§ Work required:
When you reproduce the data, keep every word exactly as it stands and leave the pictures out.

Stored data entries
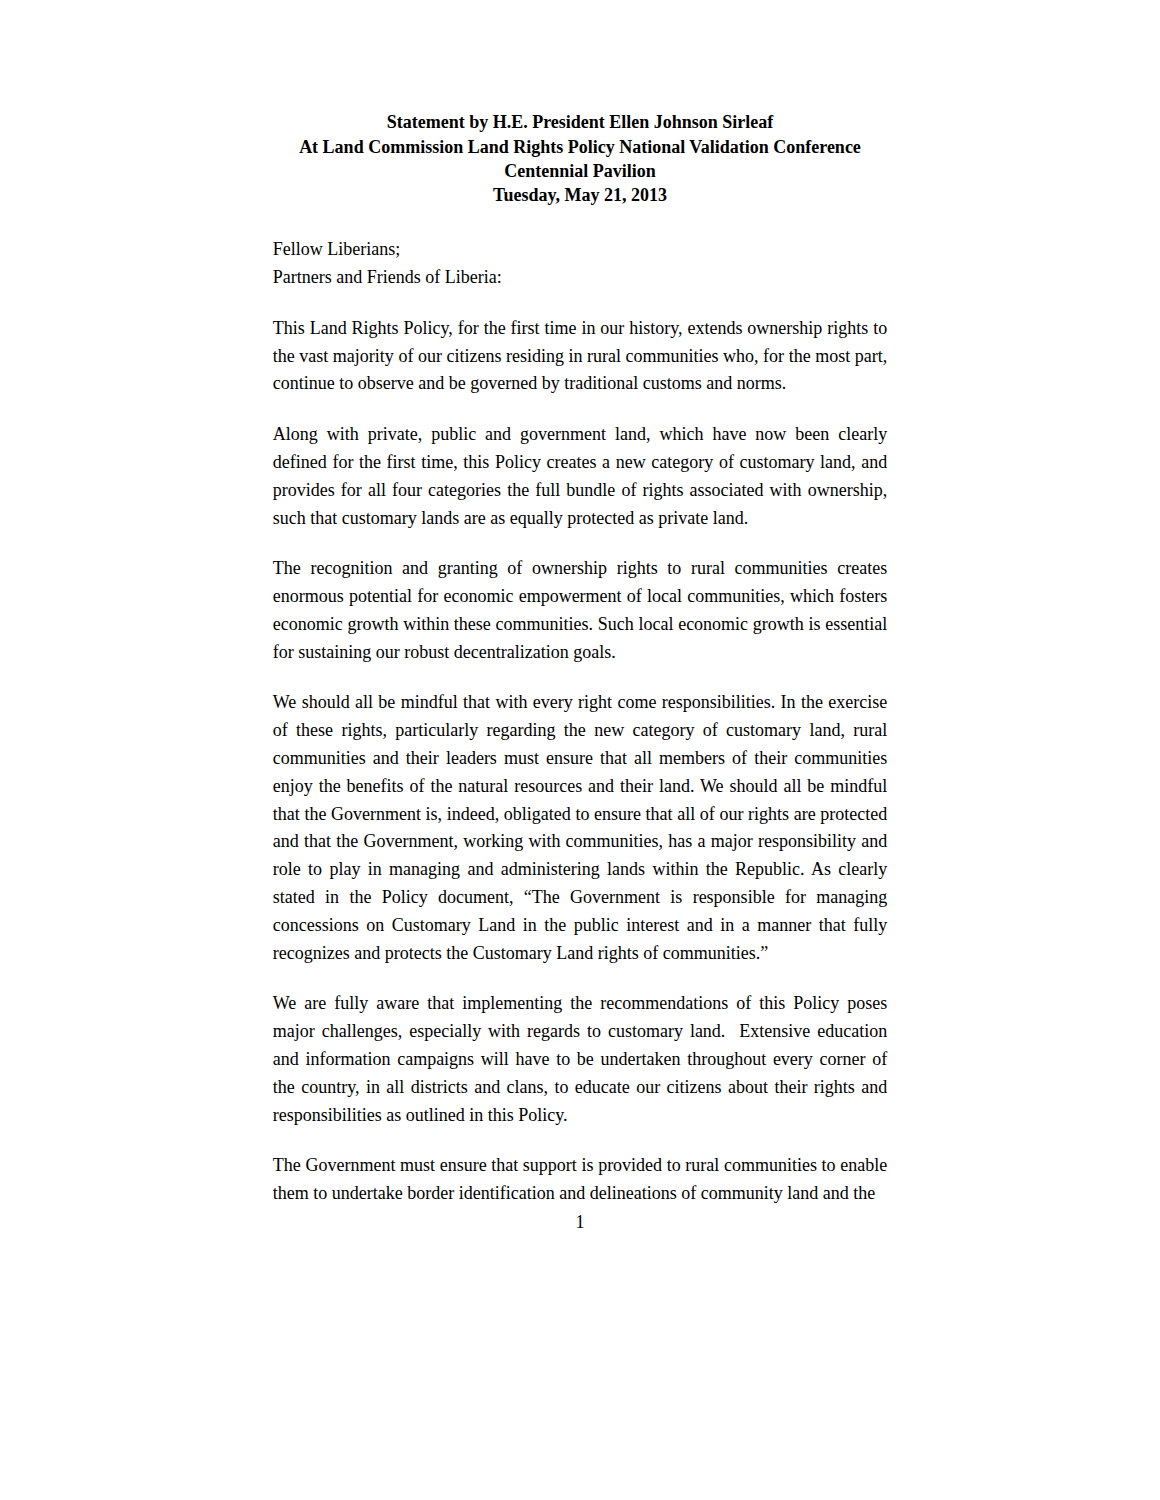Statement by H.E. President Ellen Johnson Sirleaf
At Land Commission Land Rights Policy National Validation Conference
Centennial Pavilion
Tuesday, May 21, 2013
Fellow Liberians;
Partners and Friends of Liberia:
This Land Rights Policy, for the first time in our history, extends ownership rights to the vast majority of our citizens residing in rural communities who, for the most part, continue to observe and be governed by traditional customs and norms.
Along with private, public and government land, which have now been clearly defined for the first time, this Policy creates a new category of customary land, and provides for all four categories the full bundle of rights associated with ownership, such that customary lands are as equally protected as private land.
The recognition and granting of ownership rights to rural communities creates enormous potential for economic empowerment of local communities, which fosters economic growth within these communities. Such local economic growth is essential for sustaining our robust decentralization goals.
We should all be mindful that with every right come responsibilities. In the exercise of these rights, particularly regarding the new category of customary land, rural communities and their leaders must ensure that all members of their communities enjoy the benefits of the natural resources and their land. We should all be mindful that the Government is, indeed, obligated to ensure that all of our rights are protected and that the Government, working with communities, has a major responsibility and role to play in managing and administering lands within the Republic. As clearly stated in the Policy document, “The Government is responsible for managing concessions on Customary Land in the public interest and in a manner that fully recognizes and protects the Customary Land rights of communities.”
We are fully aware that implementing the recommendations of this Policy poses major challenges, especially with regards to customary land. Extensive education and information campaigns will have to be undertaken throughout every corner of the country, in all districts and clans, to educate our citizens about their rights and responsibilities as outlined in this Policy.
The Government must ensure that support is provided to rural communities to enable them to undertake border identification and delineations of community land and the
1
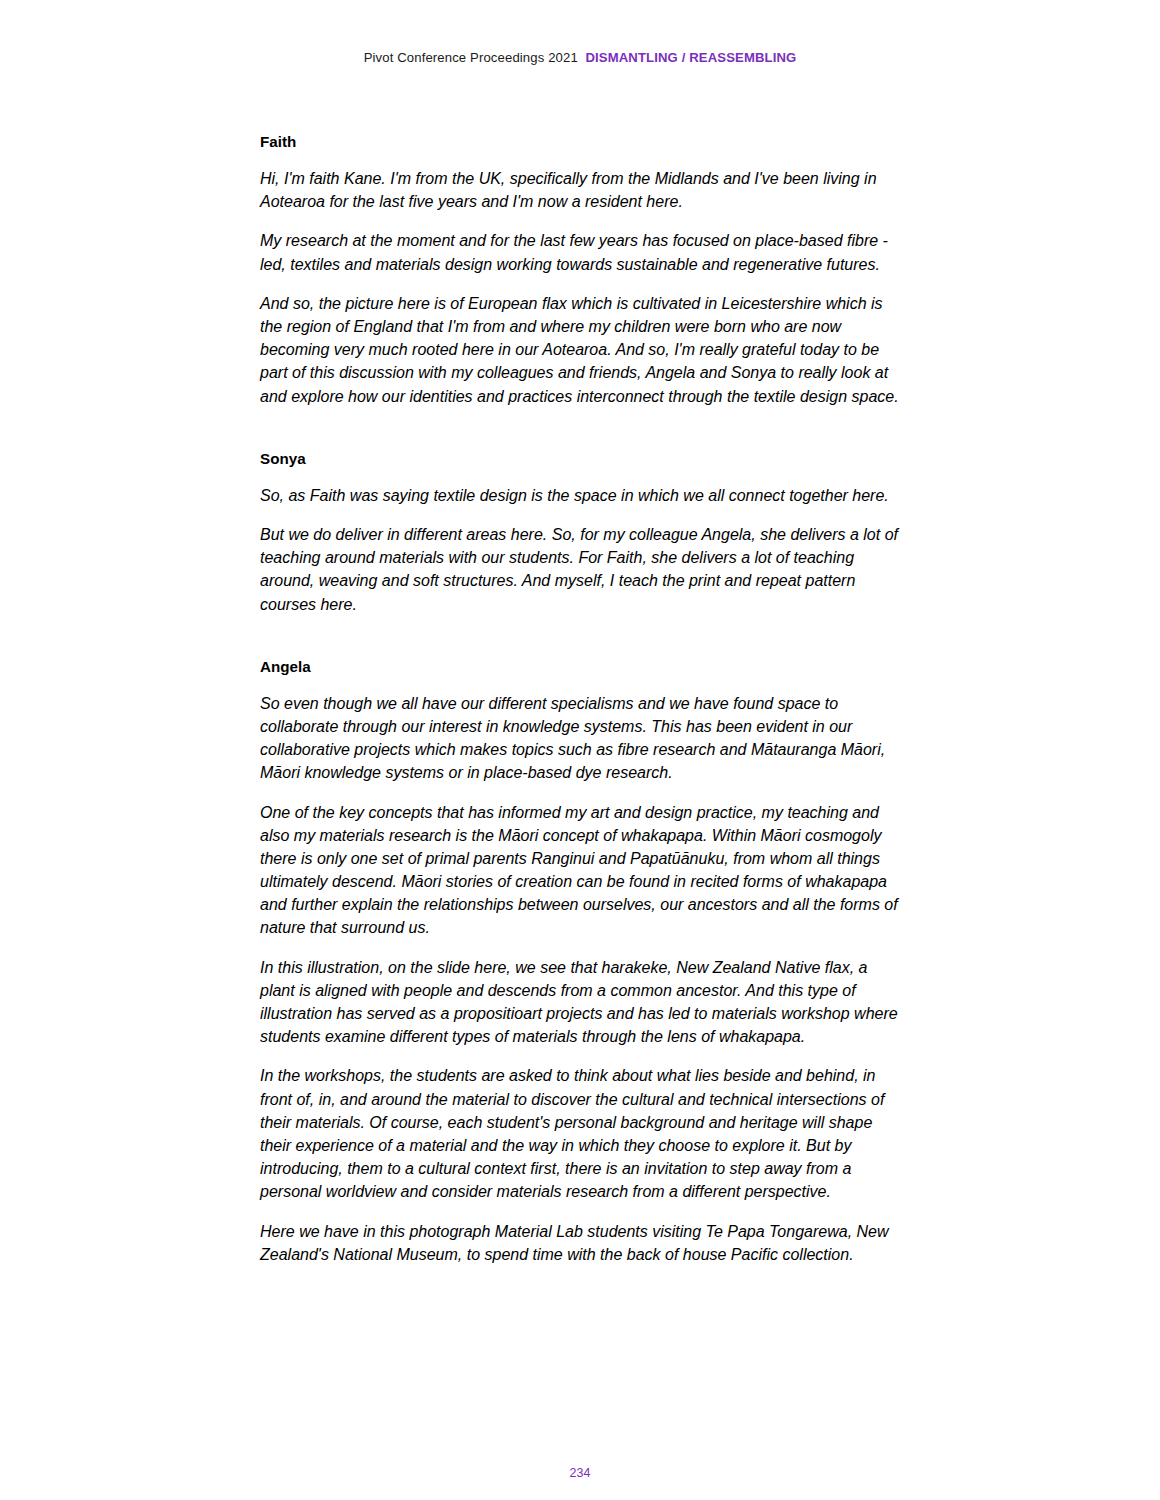Pivot Conference Proceedings 2021 DISMANTLING / REASSEMBLING
Faith
Hi, I'm faith Kane. I'm from the UK, specifically from the Midlands and I've been living in Aotearoa for the last five years and I'm now a resident here.
My research at the moment and for the last few years has focused on place-based fibre -led, textiles and materials design working towards sustainable and regenerative futures.
And so, the picture here is of European flax which is cultivated in Leicestershire which is the region of England that I'm from and where my children were born who are now becoming very much rooted here in our Aotearoa. And so, I'm really grateful today to be part of this discussion with my colleagues and friends, Angela and Sonya to really look at and explore how our identities and practices interconnect through the textile design space.
Sonya
So, as Faith was saying textile design is the space in which we all connect together here.
But we do deliver in different areas here. So, for my colleague Angela, she delivers a lot of teaching around materials with our students. For Faith, she delivers a lot of teaching around, weaving and soft structures. And myself, I teach the print and repeat pattern courses here.
Angela
So even though we all have our different specialisms and we have found space to collaborate through our interest in knowledge systems. This has been evident in our collaborative projects which makes topics such as fibre research and Mātauranga Māori, Māori knowledge systems or in place-based dye research.
One of the key concepts that has informed my art and design practice, my teaching and also my materials research is the Māori concept of whakapapa. Within Māori cosmogoly there is only one set of primal parents Ranginui and Papatūānuku, from whom all things ultimately descend. Māori stories of creation can be found in recited forms of whakapapa and further explain the relationships between ourselves, our ancestors and all the forms of nature that surround us.
In this illustration, on the slide here, we see that harakeke, New Zealand Native flax, a plant is aligned with people and descends from a common ancestor. And this type of illustration has served as a propositioart projects and has led to materials workshop where students examine different types of materials through the lens of whakapapa.
In the workshops, the students are asked to think about what lies beside and behind, in front of, in, and around the material to discover the cultural and technical intersections of their materials. Of course, each student's personal background and heritage will shape their experience of a material and the way in which they choose to explore it. But by introducing, them to a cultural context first, there is an invitation to step away from a personal worldview and consider materials research from a different perspective.
Here we have in this photograph Material Lab students visiting Te Papa Tongarewa, New Zealand's National Museum, to spend time with the back of house Pacific collection.
234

§ Solution for this exercise:
Statement by H.E. President Ellen Johnson Sirleaf
At Land Commission Land Rights Policy National Validation Conference
Centennial Pavilion
Tuesday, May 21, 2013
Fellow Liberians;
Partners and Friends of Liberia:
This Land Rights Policy, for the first time in our history, extends ownership rights to the vast majority of our citizens residing in rural communities who, for the most part, continue to observe and be governed by traditional customs and norms.
Along with private, public and government land, which have now been clearly defined for the first time, this Policy creates a new category of customary land, and provides for all four categories the full bundle of rights associated with ownership, such that customary lands are as equally protected as private land.
The recognition and granting of ownership rights to rural communities creates enormous potential for economic empowerment of local communities, which fosters economic growth within these communities. Such local economic growth is essential for sustaining our robust decentralization goals.
We should all be mindful that with every right come responsibilities. In the exercise of these rights, particularly regarding the new category of customary land, rural communities and their leaders must ensure that all members of their communities enjoy the benefits of the natural resources and their land. We should all be mindful that the Government is, indeed, obligated to ensure that all of our rights are protected and that the Government, working with communities, has a major responsibility and role to play in managing and administering lands within the Republic. As clearly stated in the Policy document, “The Government is responsible for managing concessions on Customary Land in the public interest and in a manner that fully recognizes and protects the Customary Land rights of communities.”
We are fully aware that implementing the recommendations of this Policy poses major challenges, especially with regards to customary land. Extensive education and information campaigns will have to be undertaken throughout every corner of the country, in all districts and clans, to educate our citizens about their rights and responsibilities as outlined in this Policy.
The Government must ensure that support is provided to rural communities to enable them to undertake border identification and delineations of community land and the
1
Pivot Conference Proceedings 2021 DISMANTLING / REASSEMBLING
Faith
Hi, I'm faith Kane. I'm from the UK, specifically from the Midlands and I've been living in Aotearoa for the last five years and I'm now a resident here.
My research at the moment and for the last few years has focused on place-based fibre -led, textiles and materials design working towards sustainable and regenerative futures.
And so, the picture here is of European flax which is cultivated in Leicestershire which is the region of England that I'm from and where my children were born who are now becoming very much rooted here in our Aotearoa. And so, I'm really grateful today to be part of this discussion with my colleagues and friends, Angela and Sonya to really look at and explore how our identities and practices interconnect through the textile design space.
Sonya
So, as Faith was saying textile design is the space in which we all connect together here.
But we do deliver in different areas here. So, for my colleague Angela, she delivers a lot of teaching around materials with our students. For Faith, she delivers a lot of teaching around, weaving and soft structures. And myself, I teach the print and repeat pattern courses here.
Angela
So even though we all have our different specialisms and we have found space to collaborate through our interest in knowledge systems. This has been evident in our collaborative projects which makes topics such as fibre research and Mātauranga Māori, Māori knowledge systems or in place-based dye research.
One of the key concepts that has informed my art and design practice, my teaching and also my materials research is the Māori concept of whakapapa. Within Māori cosmogoly there is only one set of primal parents Ranginui and Papatūānuku, from whom all things ultimately descend. Māori stories of creation can be found in recited forms of whakapapa and further explain the relationships between ourselves, our ancestors and all the forms of nature that surround us.
In this illustration, on the slide here, we see that harakeke, New Zealand Native flax, a plant is aligned with people and descends from a common ancestor. And this type of illustration has served as a propositioart projects and has led to materials workshop where students examine different types of materials through the lens of whakapapa.
In the workshops, the students are asked to think about what lies beside and behind, in front of, in, and around the material to discover the cultural and technical intersections of their materials. Of course, each student's personal background and heritage will shape their experience of a material and the way in which they choose to explore it. But by introducing, them to a cultural context first, there is an invitation to step away from a personal worldview and consider materials research from a different perspective.
Here we have in this photograph Material Lab students visiting Te Papa Tongarewa, New Zealand's National Museum, to spend time with the back of house Pacific collection.
234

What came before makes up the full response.